━━━━━ DATA
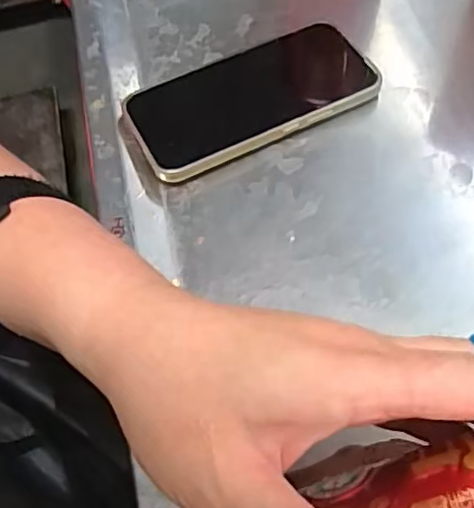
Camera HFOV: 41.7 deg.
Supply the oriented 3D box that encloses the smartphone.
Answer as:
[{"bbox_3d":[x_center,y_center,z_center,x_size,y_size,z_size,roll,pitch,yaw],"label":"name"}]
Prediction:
━━━━━━━━━━
EXERCISE OBJECTIVE: Give the records again exactly, minus the pictures.

RESULT OF THE TASK:
Camera HFOV: 41.7 deg.
Supply the oriented 3D box that encloses the smartphone.
Answer as:
[{"bbox_3d":[x_center,y_center,z_center,x_size,y_size,z_size,roll,pitch,yaw],"label":"name"}]
Prediction:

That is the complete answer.